■ **EXTRACTED DATA**:
--------

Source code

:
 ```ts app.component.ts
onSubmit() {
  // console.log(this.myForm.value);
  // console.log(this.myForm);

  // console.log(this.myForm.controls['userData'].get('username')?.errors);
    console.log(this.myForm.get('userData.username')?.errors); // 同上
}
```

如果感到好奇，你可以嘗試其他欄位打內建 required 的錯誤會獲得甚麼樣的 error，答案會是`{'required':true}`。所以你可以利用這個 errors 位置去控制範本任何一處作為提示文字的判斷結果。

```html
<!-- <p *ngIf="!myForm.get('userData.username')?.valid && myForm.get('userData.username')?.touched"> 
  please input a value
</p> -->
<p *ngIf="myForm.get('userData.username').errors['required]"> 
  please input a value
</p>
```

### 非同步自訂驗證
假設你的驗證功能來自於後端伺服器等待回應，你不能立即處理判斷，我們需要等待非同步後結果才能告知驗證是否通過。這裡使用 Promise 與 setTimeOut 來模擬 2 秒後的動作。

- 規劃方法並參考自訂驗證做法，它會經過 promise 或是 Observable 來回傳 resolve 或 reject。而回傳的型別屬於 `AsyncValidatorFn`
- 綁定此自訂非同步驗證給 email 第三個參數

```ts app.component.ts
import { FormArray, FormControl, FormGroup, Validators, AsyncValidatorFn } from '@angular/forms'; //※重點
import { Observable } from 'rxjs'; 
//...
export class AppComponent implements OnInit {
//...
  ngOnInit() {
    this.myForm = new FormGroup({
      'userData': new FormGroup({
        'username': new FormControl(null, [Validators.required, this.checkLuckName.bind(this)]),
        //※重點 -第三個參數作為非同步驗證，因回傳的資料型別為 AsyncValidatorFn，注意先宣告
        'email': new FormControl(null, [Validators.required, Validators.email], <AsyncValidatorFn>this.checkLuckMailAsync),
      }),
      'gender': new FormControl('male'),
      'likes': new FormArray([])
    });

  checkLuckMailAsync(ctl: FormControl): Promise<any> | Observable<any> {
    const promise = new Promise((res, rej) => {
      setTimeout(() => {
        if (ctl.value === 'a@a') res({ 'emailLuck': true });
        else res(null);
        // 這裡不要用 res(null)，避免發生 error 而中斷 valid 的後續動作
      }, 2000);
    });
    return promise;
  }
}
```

--------

■ **EXERCISE REQUIREMENTS**: Each line above needs to be written out again exactly.

■ **FINISHED TASK**:
Source code

:
 ```ts app.component.ts
onSubmit() {
  // console.log(this.myForm.value);
  // console.log(this.myForm);

  // console.log(this.myForm.controls['userData'].get('username')?.errors);
    console.log(this.myForm.get('userData.username')?.errors); // 同上
}
```

如果感到好奇，你可以嘗試其他欄位打內建 required 的錯誤會獲得甚麼樣的 error，答案會是`{'required':true}`。所以你可以利用這個 errors 位置去控制範本任何一處作為提示文字的判斷結果。

```html
<!-- <p *ngIf="!myForm.get('userData.username')?.valid && myForm.get('userData.username')?.touched"> 
  please input a value
</p> -->
<p *ngIf="myForm.get('userData.username').errors['required]"> 
  please input a value
</p>
```

### 非同步自訂驗證
假設你的驗證功能來自於後端伺服器等待回應，你不能立即處理判斷，我們需要等待非同步後結果才能告知驗證是否通過。這裡使用 Promise 與 setTimeOut 來模擬 2 秒後的動作。

- 規劃方法並參考自訂驗證做法，它會經過 promise 或是 Observable 來回傳 resolve 或 reject。而回傳的型別屬於 `AsyncValidatorFn`
- 綁定此自訂非同步驗證給 email 第三個參數

```ts app.component.ts
import { FormArray, FormControl, FormGroup, Validators, AsyncValidatorFn } from '@angular/forms'; //※重點
import { Observable } from 'rxjs'; 
//...
export class AppComponent implements OnInit {
//...
  ngOnInit() {
    this.myForm = new FormGroup({
      'userData': new FormGroup({
        'username': new FormControl(null, [Validators.required, this.checkLuckName.bind(this)]),
        //※重點 -第三個參數作為非同步驗證，因回傳的資料型別為 AsyncValidatorFn，注意先宣告
        'email': new FormControl(null, [Validators.required, Validators.email], <AsyncValidatorFn>this.checkLuckMailAsync),
      }),
      'gender': new FormControl('male'),
      'likes': new FormArray([])
    });

  checkLuckMailAsync(ctl: FormControl): Promise<any> | Observable<any> {
    const promise = new Promise((res, rej) => {
      setTimeout(() => {
        if (ctl.value === 'a@a') res({ 'emailLuck': true });
        else res(null);
        // 這裡不要用 res(null)，避免發生 error 而中斷 valid 的後續動作
      }, 2000);
    });
    return promise;
  }
}
```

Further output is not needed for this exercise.